County boosters waste time touting rankings

March 01, 1998|By Elise Armacost

LAST WEEK, the leaders of Baltimore, Montgomery and Howard counties sounded like college cheerleaders: "We're No. 1!" "No, we're No. 1!" I half expected them to show up in The Sun's editorial board offices carrying pom-poms.

Baltimore County Executive C. A. Dutch Ruppersberger has been touting recently released state statistics showing his county tops in job growth from 1994 to last year. An article in The Sun used the figure to conclude that his county is doing better than any other.

Wait! cried Montgomery County. Figures for the second quarters of 1996 and last year "show Montgomery County in first place by a comfortable margin," wrote an assistant to County Executive Douglas M. Duncan in a letter to the editor.

Dueling letters

A few days later, this lively missive from Howard County Executive Charles I. Ecker rolled over the fax machine: "The truth of the matter is that Baltimore County and Montgomery County can duke it out over who is second in the number of net new jobs, because Howard County is No. 1." He says Howard led the area in new jobs from 1990 to 1996.

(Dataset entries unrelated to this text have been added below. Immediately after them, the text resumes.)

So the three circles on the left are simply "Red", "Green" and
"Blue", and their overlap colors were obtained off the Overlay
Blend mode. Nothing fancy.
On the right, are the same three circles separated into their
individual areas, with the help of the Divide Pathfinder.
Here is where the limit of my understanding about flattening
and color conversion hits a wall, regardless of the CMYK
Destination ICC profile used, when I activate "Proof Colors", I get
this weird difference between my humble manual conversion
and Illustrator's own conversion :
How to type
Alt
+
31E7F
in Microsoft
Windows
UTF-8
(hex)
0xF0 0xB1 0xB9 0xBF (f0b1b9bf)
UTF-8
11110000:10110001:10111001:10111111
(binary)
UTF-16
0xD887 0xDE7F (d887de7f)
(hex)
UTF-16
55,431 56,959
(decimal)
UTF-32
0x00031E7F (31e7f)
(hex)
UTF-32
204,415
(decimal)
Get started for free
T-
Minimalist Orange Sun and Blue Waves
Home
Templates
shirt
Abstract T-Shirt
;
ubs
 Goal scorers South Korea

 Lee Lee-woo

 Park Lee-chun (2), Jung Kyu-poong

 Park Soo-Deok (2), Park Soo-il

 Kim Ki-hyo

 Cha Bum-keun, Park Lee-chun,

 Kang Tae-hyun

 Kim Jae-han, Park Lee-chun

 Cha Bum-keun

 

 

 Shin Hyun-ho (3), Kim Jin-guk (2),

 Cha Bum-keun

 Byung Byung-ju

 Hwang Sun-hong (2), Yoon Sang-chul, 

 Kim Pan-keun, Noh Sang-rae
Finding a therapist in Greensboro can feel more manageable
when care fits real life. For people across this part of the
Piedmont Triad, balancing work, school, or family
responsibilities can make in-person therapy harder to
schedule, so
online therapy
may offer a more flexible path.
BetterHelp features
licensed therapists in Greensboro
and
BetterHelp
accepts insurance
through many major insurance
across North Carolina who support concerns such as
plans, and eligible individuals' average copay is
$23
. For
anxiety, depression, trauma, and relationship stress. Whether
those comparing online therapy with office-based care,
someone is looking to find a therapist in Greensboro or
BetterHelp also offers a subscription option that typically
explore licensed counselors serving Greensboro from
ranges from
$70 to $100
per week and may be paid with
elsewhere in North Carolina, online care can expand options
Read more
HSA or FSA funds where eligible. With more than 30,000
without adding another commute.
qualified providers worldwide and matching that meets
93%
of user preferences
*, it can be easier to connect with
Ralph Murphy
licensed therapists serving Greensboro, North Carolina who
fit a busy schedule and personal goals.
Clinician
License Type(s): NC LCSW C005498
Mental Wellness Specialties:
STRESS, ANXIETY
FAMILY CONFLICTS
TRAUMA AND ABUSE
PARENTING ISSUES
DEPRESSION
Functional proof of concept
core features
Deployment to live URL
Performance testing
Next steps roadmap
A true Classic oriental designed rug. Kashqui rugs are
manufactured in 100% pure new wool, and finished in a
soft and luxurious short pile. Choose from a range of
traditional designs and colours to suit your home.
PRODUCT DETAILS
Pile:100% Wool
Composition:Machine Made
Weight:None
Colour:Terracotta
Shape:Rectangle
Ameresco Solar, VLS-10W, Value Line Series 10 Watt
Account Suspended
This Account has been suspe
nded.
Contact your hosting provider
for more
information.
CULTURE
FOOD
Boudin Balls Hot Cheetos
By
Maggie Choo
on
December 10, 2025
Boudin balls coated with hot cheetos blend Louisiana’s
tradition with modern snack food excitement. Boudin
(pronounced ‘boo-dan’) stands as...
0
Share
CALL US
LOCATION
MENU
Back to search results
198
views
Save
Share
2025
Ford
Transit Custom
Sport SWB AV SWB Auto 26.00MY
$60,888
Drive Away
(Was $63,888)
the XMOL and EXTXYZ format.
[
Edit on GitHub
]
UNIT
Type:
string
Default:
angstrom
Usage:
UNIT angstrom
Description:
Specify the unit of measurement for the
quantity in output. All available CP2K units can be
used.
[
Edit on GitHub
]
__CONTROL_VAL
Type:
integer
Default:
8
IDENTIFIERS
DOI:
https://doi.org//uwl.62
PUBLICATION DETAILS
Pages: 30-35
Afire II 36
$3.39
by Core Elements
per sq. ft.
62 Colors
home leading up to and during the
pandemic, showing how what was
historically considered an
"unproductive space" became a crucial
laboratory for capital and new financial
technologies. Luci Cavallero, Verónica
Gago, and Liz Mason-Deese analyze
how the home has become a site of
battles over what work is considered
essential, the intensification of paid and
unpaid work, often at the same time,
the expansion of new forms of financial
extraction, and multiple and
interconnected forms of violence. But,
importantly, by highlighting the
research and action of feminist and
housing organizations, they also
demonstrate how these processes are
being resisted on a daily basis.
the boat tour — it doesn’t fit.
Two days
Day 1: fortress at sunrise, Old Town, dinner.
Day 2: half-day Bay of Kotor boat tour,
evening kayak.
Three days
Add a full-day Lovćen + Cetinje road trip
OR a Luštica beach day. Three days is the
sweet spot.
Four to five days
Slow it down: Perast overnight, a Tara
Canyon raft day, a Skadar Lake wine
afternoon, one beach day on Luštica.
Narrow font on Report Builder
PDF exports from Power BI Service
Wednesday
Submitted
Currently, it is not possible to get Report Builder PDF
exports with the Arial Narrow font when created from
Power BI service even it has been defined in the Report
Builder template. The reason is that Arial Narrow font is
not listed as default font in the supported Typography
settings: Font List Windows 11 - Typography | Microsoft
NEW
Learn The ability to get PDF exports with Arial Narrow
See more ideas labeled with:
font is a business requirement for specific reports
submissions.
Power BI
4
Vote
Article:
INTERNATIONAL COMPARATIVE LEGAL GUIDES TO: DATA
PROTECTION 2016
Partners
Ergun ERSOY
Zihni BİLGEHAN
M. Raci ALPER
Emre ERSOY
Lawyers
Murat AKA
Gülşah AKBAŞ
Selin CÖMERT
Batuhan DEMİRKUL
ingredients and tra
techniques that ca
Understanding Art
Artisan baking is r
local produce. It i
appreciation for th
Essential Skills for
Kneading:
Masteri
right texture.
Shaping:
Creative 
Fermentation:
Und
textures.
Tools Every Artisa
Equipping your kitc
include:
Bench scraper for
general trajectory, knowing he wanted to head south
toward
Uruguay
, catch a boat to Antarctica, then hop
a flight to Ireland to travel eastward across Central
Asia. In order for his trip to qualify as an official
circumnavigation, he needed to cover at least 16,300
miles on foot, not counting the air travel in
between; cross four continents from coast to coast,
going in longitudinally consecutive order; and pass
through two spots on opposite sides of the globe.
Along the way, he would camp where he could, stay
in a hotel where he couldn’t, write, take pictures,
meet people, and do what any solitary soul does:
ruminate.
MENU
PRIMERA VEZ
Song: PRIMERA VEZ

Who's the pretender here? Actually, no one. "What each of them is saying is correct," says Michael Funk of Towson University's Regional Economic Studies Institute, which analyzes labor data. Each county is pointing to a different period of time, and each had the most new jobs during that period.

There is, as the saying goes, more than one way to skin a cat. Mr. Funk notes that little St. Mary's County could also use

statistics to stake a claim to the championship; during the past year, it added jobs at a higher rate than any Maryland county.

The parochial braggadocio about who's No. 1 is a little silly for a number of reasons. It is a function of our "go for the gold" culture, our penchant for ranking everything from bed-and-breakfasts to how schools perform on state tests. We tend to forget that it's possible to rank 10th out of 20 and still be quite good, if the field is strong. We revere No. 1s and quickly forget the rest.

News organizations, sad to say, encourage such shallowness. In August, The Sun ran an article proclaiming Howard County as the leader in job growth; six months later, Baltimore County finds itself so anointed.

So, naturally, the county executives want to claim the top spot -- especially because Mr. Ecker is a candidate for governor and the other two may seek that office one day. Job creation and economic development are important; commercial growth pays for all other growth. Voters expect their leaders to take steps to stimulate the economy, and blame them when it struggles. The competition for bragging rights is silly, not because job growth is inconsequential to people in their position, but because who is No. 1 is less important than that Howard, Baltimore and Montgomery counties are all doing extremely well.

A regional approach

Also, economic development is increasingly a regional matter. Across the nation, new businesses are gravitating to jurisdictions that have marketed themselves as part of a powerful unit. Leaders in the Baltimore-Washington area -- including these three executives -- have acknowledged that their first concern is attracting jobs to the region. Yes, every county needs its own healthy portion of commercial development because most residential growth does not pay for itself; though bedroom communities reap property and income taxes from residents who commute elsewhere, these usually are not enough to offset the cost of services.

Nonetheless, it has become counterproductive for neighboring jurisdictions to engage in cutthroat competition for jobs. That is more likely to send the jobs scurrying to another state. Baltimore and its suburbs would do better to support each other; the benefits often spill across political boundaries by stimulating related business growth and always enhance the entire area's cachet. Mr. Ruppersberger, Mr. Ecker and Mr. Duncan know this.

They know, too, that statistics rarely provide a complete picture of anything. The number of new jobs is only one measure of a jurisdiction's health. The kind of jobs matters. Happily, Mr. Funk says, along with low-wage retail positions and construction work, Montgomery, Howard and Baltimore counties are seeing growth in "quality" jobs -- the service occupations, engineering, research, communication and the nonbanking financial realm.

Household income, property- and income-tax revenue streams, housing mix and the median age of a population are factors that must be considered, too. Thriving counties still have their problems. Baltimore County's median household income is only $43,800, second lowest in the region after Baltimore's. Poverty rates are rising as poor city residents move out in search of a better life. This, coupled with a rapidly aging population, means tax revenues likely will decline as the need for services rises. In Howard, housing has become so expensive that candidates for new low-wage jobs can't afford to live there.

Times are good. But the folks who are cheering should be careful not to get too carried away.

Elise Armacost writes editorials for The Sun.